On Second Thought, Don’t Trust, But Watch Very Closely
Publish/subscribe appeared to be suitable, partly due to its use of topics as a way of maintaining context for the various links in the chain. At the start of this decade, Sattanathan Subramanian of Norway’s Uni Research laboratory proposed a concept [PDF] called Data-Flow Delegation (DFD), as a way for orchestrators to instruct services in a chain how to participate in a workflow, and how to exchange the data upon which these services would be mutually dependent. DFD uses a concept that sounds like SDN: separating the control plane from the data plane, “in order to delegate the data-flow responsibilities to the component services.”
In DFD, there’s a clear set of instructions designating where the data comes from, and where it’s going. Services refer to those instructions and work from there. It would appear to be a workable solution to the cross-talk problem between microservices — one that would be applicable to an orchestrator like Kubernetes, paired with a messaging system like Kafka.
But ironically, Netflix found the components of this concept too binding — in other words, not decoupled enough. Wrote Netflix’ Viren Baraiya and Vikram Singh last month, “Pub/sub model worked for simplest of the flows, but quickly highlighted some of the issues associated with the approach.” In their list, they said process flows tend to be “embedded” within applications, and that the assumptions around their workflow, such as SLAs, tend to be tightly coupled and non-adaptable. Finally, there wasn’t an easy way to monitor their progress.

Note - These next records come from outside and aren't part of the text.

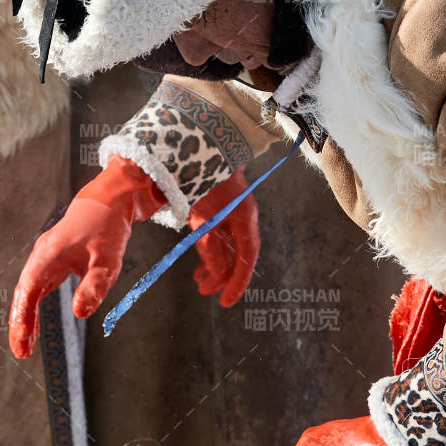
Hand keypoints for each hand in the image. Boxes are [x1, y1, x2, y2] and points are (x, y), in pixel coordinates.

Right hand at [9, 157, 167, 358]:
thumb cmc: (108, 227)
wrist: (109, 200)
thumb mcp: (107, 259)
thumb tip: (78, 313)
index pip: (29, 291)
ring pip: (28, 293)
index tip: (23, 341)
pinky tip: (34, 327)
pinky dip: (34, 309)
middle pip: (23, 294)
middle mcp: (41, 256)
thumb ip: (94, 285)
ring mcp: (45, 258)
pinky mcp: (52, 261)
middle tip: (21, 353)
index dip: (24, 317)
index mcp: (49, 255)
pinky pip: (38, 289)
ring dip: (25, 319)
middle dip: (20, 324)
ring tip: (25, 347)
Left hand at [189, 171, 259, 307]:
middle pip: (237, 253)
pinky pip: (218, 232)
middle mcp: (242, 215)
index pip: (247, 257)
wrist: (199, 144)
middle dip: (222, 274)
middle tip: (205, 291)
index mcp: (245, 218)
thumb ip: (210, 249)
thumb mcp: (203, 219)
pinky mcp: (218, 203)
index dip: (238, 281)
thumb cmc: (202, 180)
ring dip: (213, 262)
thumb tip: (218, 275)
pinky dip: (208, 246)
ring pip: (226, 243)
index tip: (226, 301)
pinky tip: (198, 253)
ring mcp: (231, 209)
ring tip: (197, 278)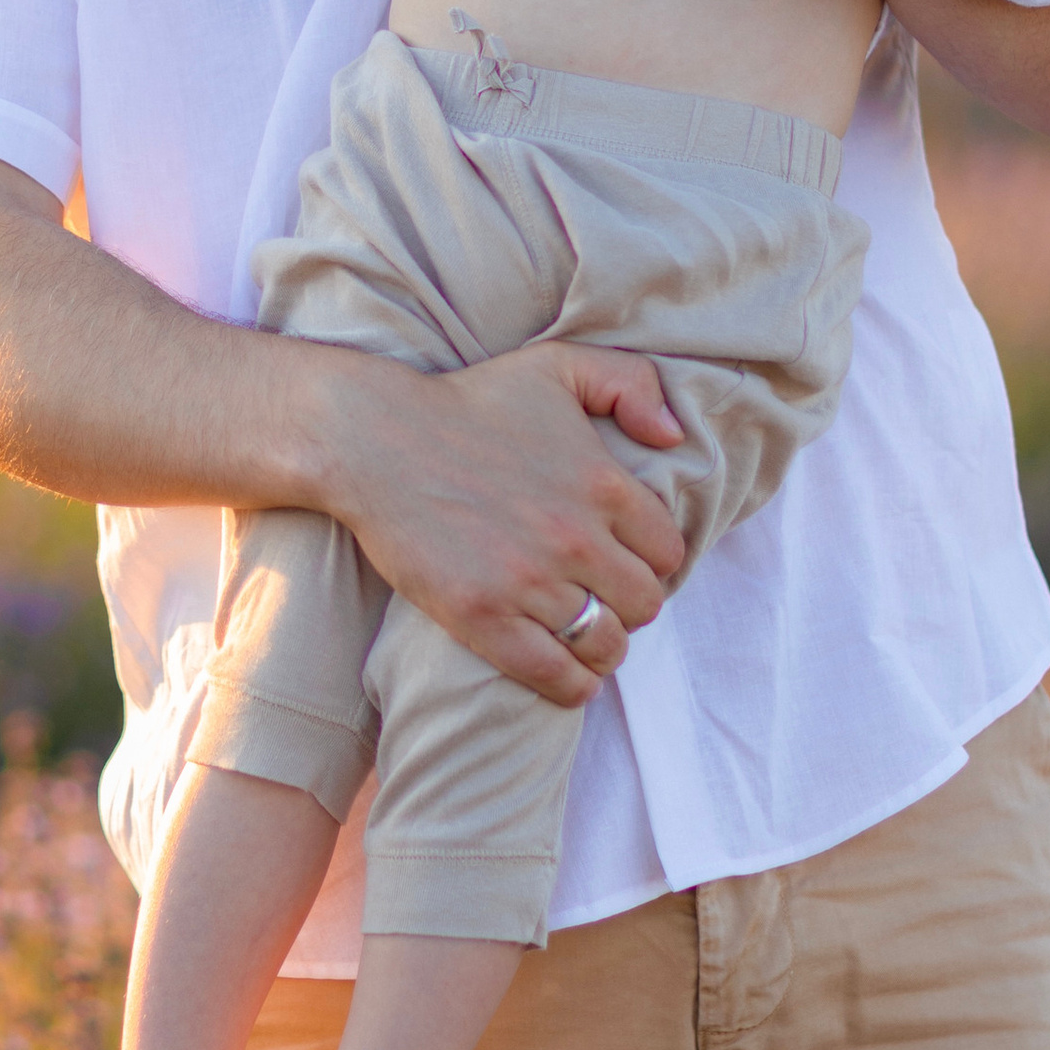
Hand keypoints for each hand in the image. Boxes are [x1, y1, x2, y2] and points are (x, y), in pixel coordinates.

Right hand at [328, 342, 686, 706]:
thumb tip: (673, 436)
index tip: (627, 558)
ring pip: (606, 644)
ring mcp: (528, 583)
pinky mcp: (483, 618)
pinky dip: (573, 684)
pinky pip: (556, 676)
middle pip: (645, 604)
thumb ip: (632, 382)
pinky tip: (570, 674)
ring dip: (603, 644)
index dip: (652, 559)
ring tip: (585, 632)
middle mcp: (575, 538)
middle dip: (630, 603)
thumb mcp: (559, 365)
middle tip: (603, 594)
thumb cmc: (468, 402)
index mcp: (603, 483)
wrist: (375, 439)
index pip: (667, 552)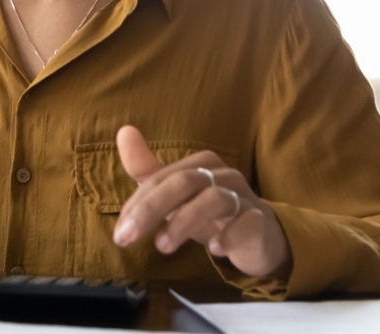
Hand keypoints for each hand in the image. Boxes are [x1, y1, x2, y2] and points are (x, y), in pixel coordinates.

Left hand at [112, 125, 291, 278]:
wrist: (260, 237)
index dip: (137, 204)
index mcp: (200, 164)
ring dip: (184, 223)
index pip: (161, 179)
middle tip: (126, 238)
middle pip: (184, 182)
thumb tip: (124, 131)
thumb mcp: (177, 196)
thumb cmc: (211, 213)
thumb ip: (148, 170)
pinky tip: (214, 249)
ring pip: (213, 199)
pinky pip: (247, 222)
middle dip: (151, 209)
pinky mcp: (260, 221)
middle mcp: (222, 175)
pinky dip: (229, 235)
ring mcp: (244, 196)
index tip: (120, 233)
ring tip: (162, 247)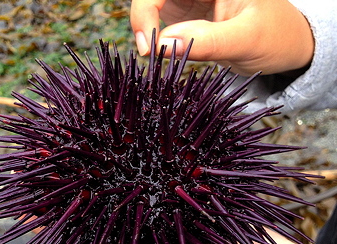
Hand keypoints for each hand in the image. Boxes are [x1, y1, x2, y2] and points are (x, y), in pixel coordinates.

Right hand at [130, 0, 313, 74]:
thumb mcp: (246, 40)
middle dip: (143, 18)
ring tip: (153, 54)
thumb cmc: (275, 38)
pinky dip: (155, 35)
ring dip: (146, 28)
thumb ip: (208, 42)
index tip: (151, 46)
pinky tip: (160, 51)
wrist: (284, 46)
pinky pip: (160, 18)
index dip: (147, 9)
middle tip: (148, 52)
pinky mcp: (188, 12)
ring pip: (153, 5)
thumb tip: (164, 46)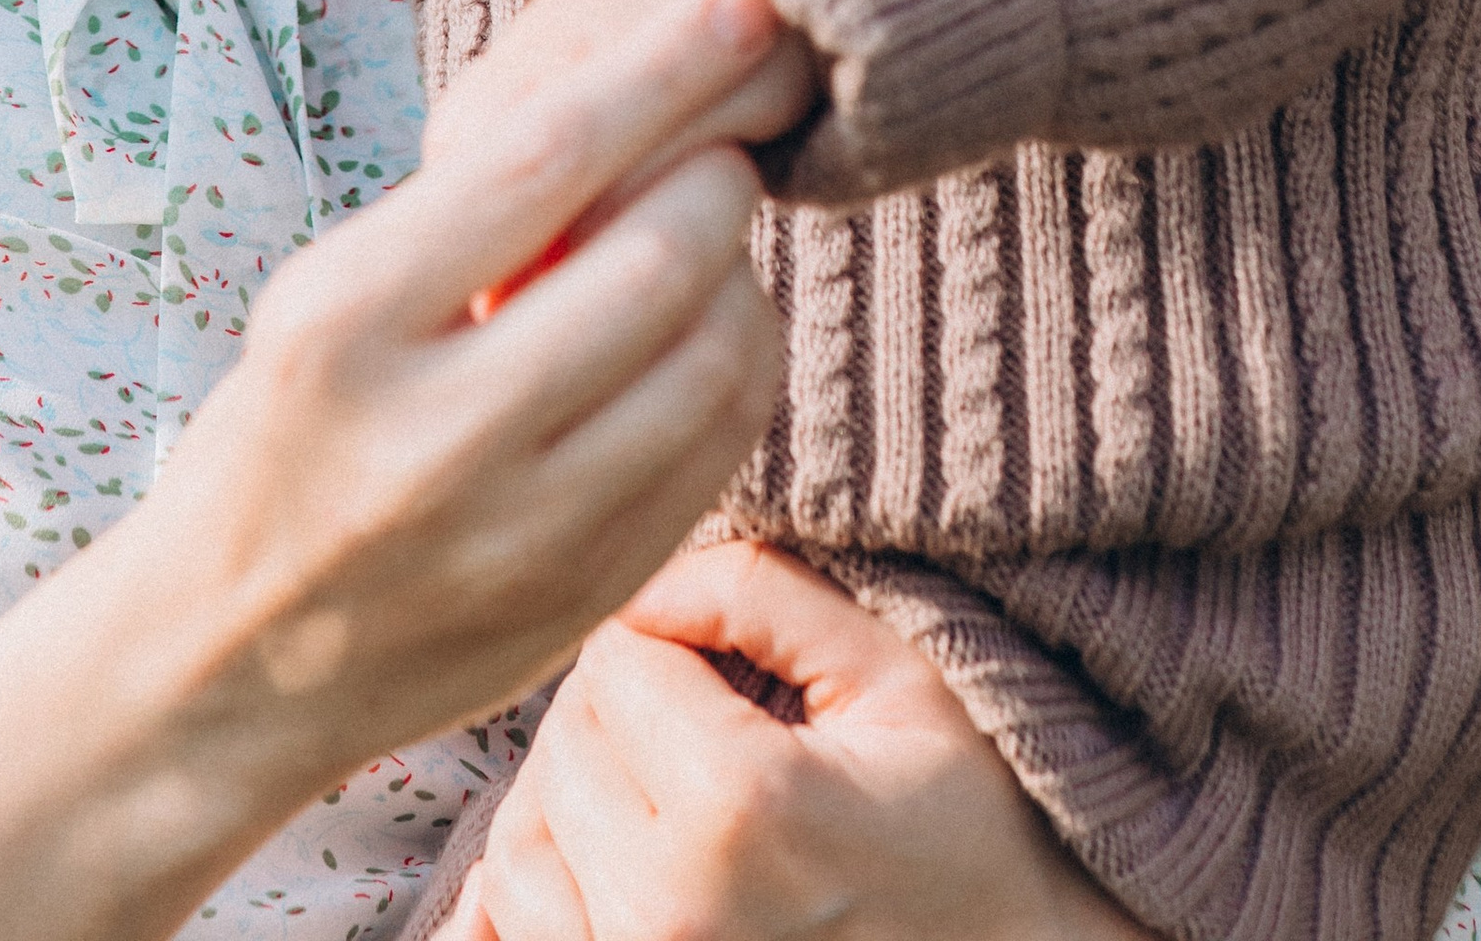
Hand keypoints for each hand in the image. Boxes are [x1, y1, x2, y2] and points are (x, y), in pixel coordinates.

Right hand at [0, 0, 788, 940]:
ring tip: (708, 233)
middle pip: (654, 264)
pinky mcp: (586, 598)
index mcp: (340, 322)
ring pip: (712, 361)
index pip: (540, 159)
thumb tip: (630, 112)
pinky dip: (738, 367)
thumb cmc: (280, 436)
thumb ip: (461, 232)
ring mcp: (521, 534)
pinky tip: (712, 329)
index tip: (735, 4)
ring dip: (741, 273)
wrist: (226, 665)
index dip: (659, 69)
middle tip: (722, 132)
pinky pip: (717, 453)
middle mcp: (433, 433)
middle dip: (716, 176)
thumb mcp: (318, 308)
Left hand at [454, 543, 1142, 940]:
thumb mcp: (895, 671)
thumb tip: (642, 574)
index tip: (733, 660)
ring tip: (673, 787)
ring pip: (523, 834)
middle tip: (710, 717)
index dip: (670, 631)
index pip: (615, 653)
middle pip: (564, 738)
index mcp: (739, 808)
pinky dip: (543, 882)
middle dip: (626, 705)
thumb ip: (758, 587)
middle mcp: (669, 912)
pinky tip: (615, 856)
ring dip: (581, 793)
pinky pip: (511, 927)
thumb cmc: (969, 824)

So Netflix’ approach with Conductor takes the next step, not unlike breaking down subatomic particles into quarks. Conductor seeks atomicity and idempotence at this very tiny scale, delegating absolutely nothing to these processes except an expectation of completion. The state of the workflow is determined centrally, by Conductor’s Decider, by comparing each worker’s progress against what it calls the “blueprint.” While researchers like Subramanian might suggest that such an approach opens up a potential single point of failure, Singh and Baraiya note that this centralization opens up the avenue of a single UI for visualizing the real-time state of the system — something that’s effectively impossible under a delegated approach.
Netflix Conductor is the latest evidence that, for computing processes to be more effective and viable at huge scales, they have to behave less and less like anything a rational businessperson would expect. In applying logic to the latest incarnation of the model that sought to prove that services are like people, Netflix is proving the opposite.